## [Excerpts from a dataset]
_____

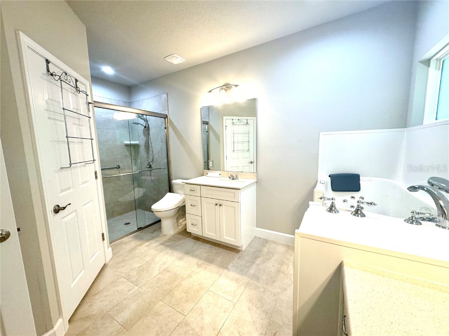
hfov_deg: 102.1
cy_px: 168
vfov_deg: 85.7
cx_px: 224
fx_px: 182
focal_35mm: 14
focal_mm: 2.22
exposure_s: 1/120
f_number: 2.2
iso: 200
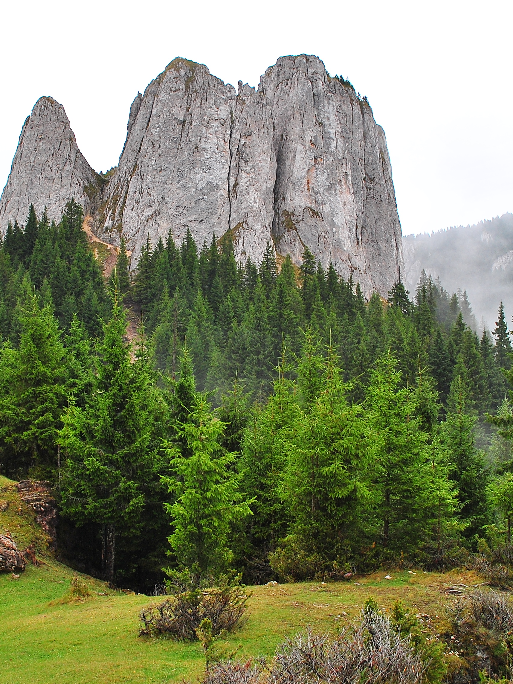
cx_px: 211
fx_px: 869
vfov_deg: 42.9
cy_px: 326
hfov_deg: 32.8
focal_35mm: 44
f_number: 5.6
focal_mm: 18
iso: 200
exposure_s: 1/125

_____

## [What to do]
With the pictures removed, please retype each record exactly.

## [Task response]
hfov_deg: 102.1
cy_px: 168
vfov_deg: 85.7
cx_px: 224
fx_px: 182
focal_35mm: 14
focal_mm: 2.22
exposure_s: 1/120
f_number: 2.2
iso: 200
cx_px: 211
fx_px: 869
vfov_deg: 42.9
cy_px: 326
hfov_deg: 32.8
focal_35mm: 44
f_number: 5.6
focal_mm: 18
iso: 200
exposure_s: 1/125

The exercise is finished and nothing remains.